MATERIAL TO PROCESS
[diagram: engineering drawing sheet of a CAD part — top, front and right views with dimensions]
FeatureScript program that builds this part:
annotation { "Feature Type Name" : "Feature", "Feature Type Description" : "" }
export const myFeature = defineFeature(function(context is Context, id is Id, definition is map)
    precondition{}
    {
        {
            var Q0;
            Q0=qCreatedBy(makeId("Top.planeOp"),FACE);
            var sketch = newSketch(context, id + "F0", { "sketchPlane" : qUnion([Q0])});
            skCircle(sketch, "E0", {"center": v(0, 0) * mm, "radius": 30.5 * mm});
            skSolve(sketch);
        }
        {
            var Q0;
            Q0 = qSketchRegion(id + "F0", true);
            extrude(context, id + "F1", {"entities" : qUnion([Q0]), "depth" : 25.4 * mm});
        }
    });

TASK BRIEF
Express these rows as a JSON list of strings, with one string per line and blank lines omitted.

RESULT OF THIS TASK
[
  "[diagram: engineering drawing sheet of a CAD part — top, front and right views with dimensions]",
  "FeatureScript program that builds this part:",
  "annotation { \"Feature Type Name\" : \"Feature\", \"Feature Type Description\" : \"\" }",
  "export const myFeature = defineFeature(function(context is Context, id is Id, definition is map)",
  "    precondition{}",
  "    {",
  "        {",
  "            var Q0;",
  "            Q0=qCreatedBy(makeId(\"Top.planeOp\"),FACE);",
  "            var sketch = newSketch(context, id + \"F0\", { \"sketchPlane\" : qUnion([Q0])});",
  "            skCircle(sketch, \"E0\", {\"center\": v(0, 0) * mm, \"radius\": 30.5 * mm});",
  "            skSolve(sketch);",
  "        }",
  "        {",
  "            var Q0;",
  "            Q0 = qSketchRegion(id + \"F0\", true);",
  "            extrude(context, id + \"F1\", {\"entities\" : qUnion([Q0]), \"depth\" : 25.4 * mm});",
  "        }",
  "    });"
]